--- Data Enclosed Below ---

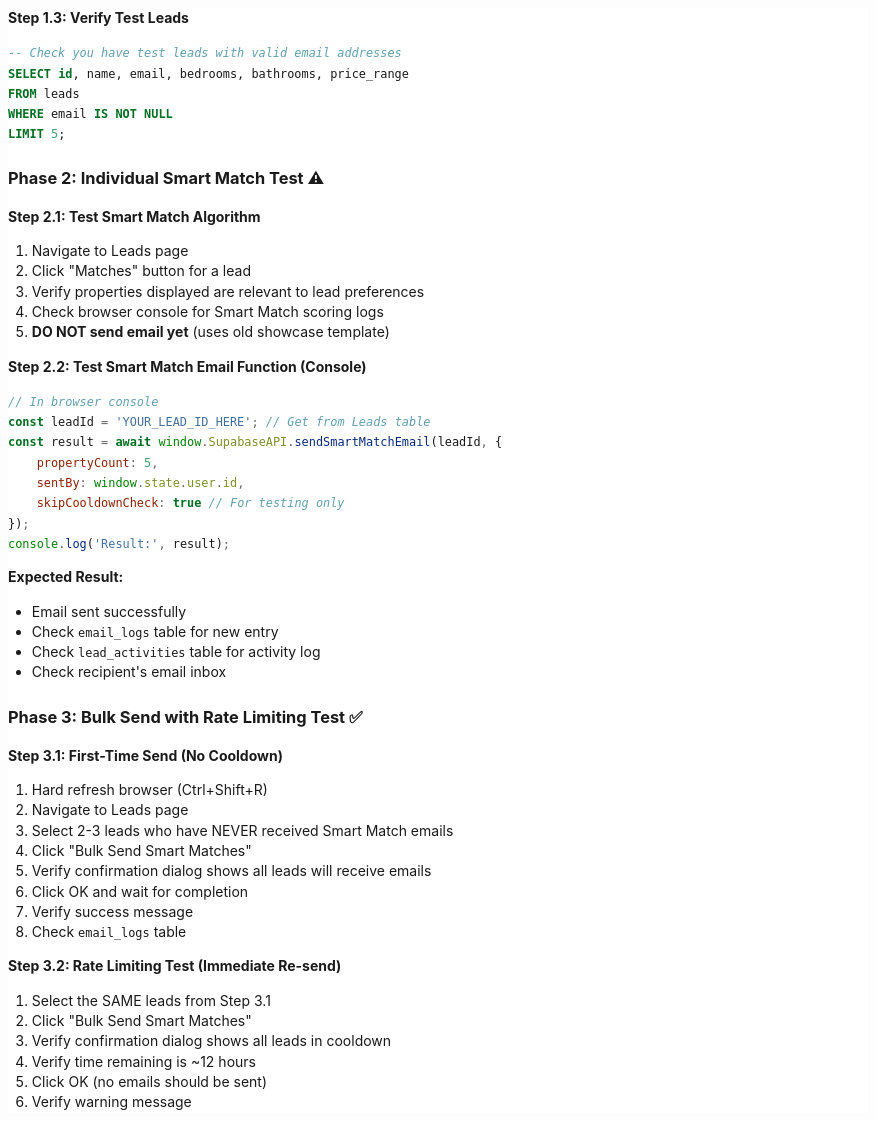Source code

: **Step 1.3: Verify Test Leads**
```sql
-- Check you have test leads with valid email addresses
SELECT id, name, email, bedrooms, bathrooms, price_range 
FROM leads 
WHERE email IS NOT NULL 
LIMIT 5;
```

### Phase 2: Individual Smart Match Test ⚠️

**Step 2.1: Test Smart Match Algorithm**
1. Navigate to Leads page
2. Click "Matches" button for a lead
3. Verify properties displayed are relevant to lead preferences
4. Check browser console for Smart Match scoring logs
5. **DO NOT send email yet** (uses old showcase template)

**Step 2.2: Test Smart Match Email Function (Console)**
```javascript
// In browser console
const leadId = 'YOUR_LEAD_ID_HERE'; // Get from Leads table
const result = await window.SupabaseAPI.sendSmartMatchEmail(leadId, {
    propertyCount: 5,
    sentBy: window.state.user.id,
    skipCooldownCheck: true // For testing only
});
console.log('Result:', result);
```

**Expected Result:**
- Email sent successfully
- Check `email_logs` table for new entry
- Check `lead_activities` table for activity log
- Check recipient's email inbox

### Phase 3: Bulk Send with Rate Limiting Test ✅

**Step 3.1: First-Time Send (No Cooldown)**
1. Hard refresh browser (Ctrl+Shift+R)
2. Navigate to Leads page
3. Select 2-3 leads who have NEVER received Smart Match emails
4. Click "Bulk Send Smart Matches"
5. Verify confirmation dialog shows all leads will receive emails
6. Click OK and wait for completion
7. Verify success message
8. Check `email_logs` table

**Step 3.2: Rate Limiting Test (Immediate Re-send)**
1. Select the SAME leads from Step 3.1
2. Click "Bulk Send Smart Matches"
3. Verify confirmation dialog shows all leads in cooldown
4. Verify time remaining is ~12 hours
5. Click OK (no emails should be sent)
6. Verify warning message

--- End of Enclosed Data ---

* _Work task_:
Print all the lines above exactly as they are, but without the pictures.

* _Response below_:
Source code

: **Step 1.3: Verify Test Leads**
```sql
-- Check you have test leads with valid email addresses
SELECT id, name, email, bedrooms, bathrooms, price_range 
FROM leads 
WHERE email IS NOT NULL 
LIMIT 5;
```

### Phase 2: Individual Smart Match Test ⚠️

**Step 2.1: Test Smart Match Algorithm**
1. Navigate to Leads page
2. Click "Matches" button for a lead
3. Verify properties displayed are relevant to lead preferences
4. Check browser console for Smart Match scoring logs
5. **DO NOT send email yet** (uses old showcase template)

**Step 2.2: Test Smart Match Email Function (Console)**
```javascript
// In browser console
const leadId = 'YOUR_LEAD_ID_HERE'; // Get from Leads table
const result = await window.SupabaseAPI.sendSmartMatchEmail(leadId, {
    propertyCount: 5,
    sentBy: window.state.user.id,
    skipCooldownCheck: true // For testing only
});
console.log('Result:', result);
```

**Expected Result:**
- Email sent successfully
- Check `email_logs` table for new entry
- Check `lead_activities` table for activity log
- Check recipient's email inbox

### Phase 3: Bulk Send with Rate Limiting Test ✅

**Step 3.1: First-Time Send (No Cooldown)**
1. Hard refresh browser (Ctrl+Shift+R)
2. Navigate to Leads page
3. Select 2-3 leads who have NEVER received Smart Match emails
4. Click "Bulk Send Smart Matches"
5. Verify confirmation dialog shows all leads will receive emails
6. Click OK and wait for completion
7. Verify success message
8. Check `email_logs` table

**Step 3.2: Rate Limiting Test (Immediate Re-send)**
1. Select the SAME leads from Step 3.1
2. Click "Bulk Send Smart Matches"
3. Verify confirmation dialog shows all leads in cooldown
4. Verify time remaining is ~12 hours
5. Click OK (no emails should be sent)
6. Verify warning message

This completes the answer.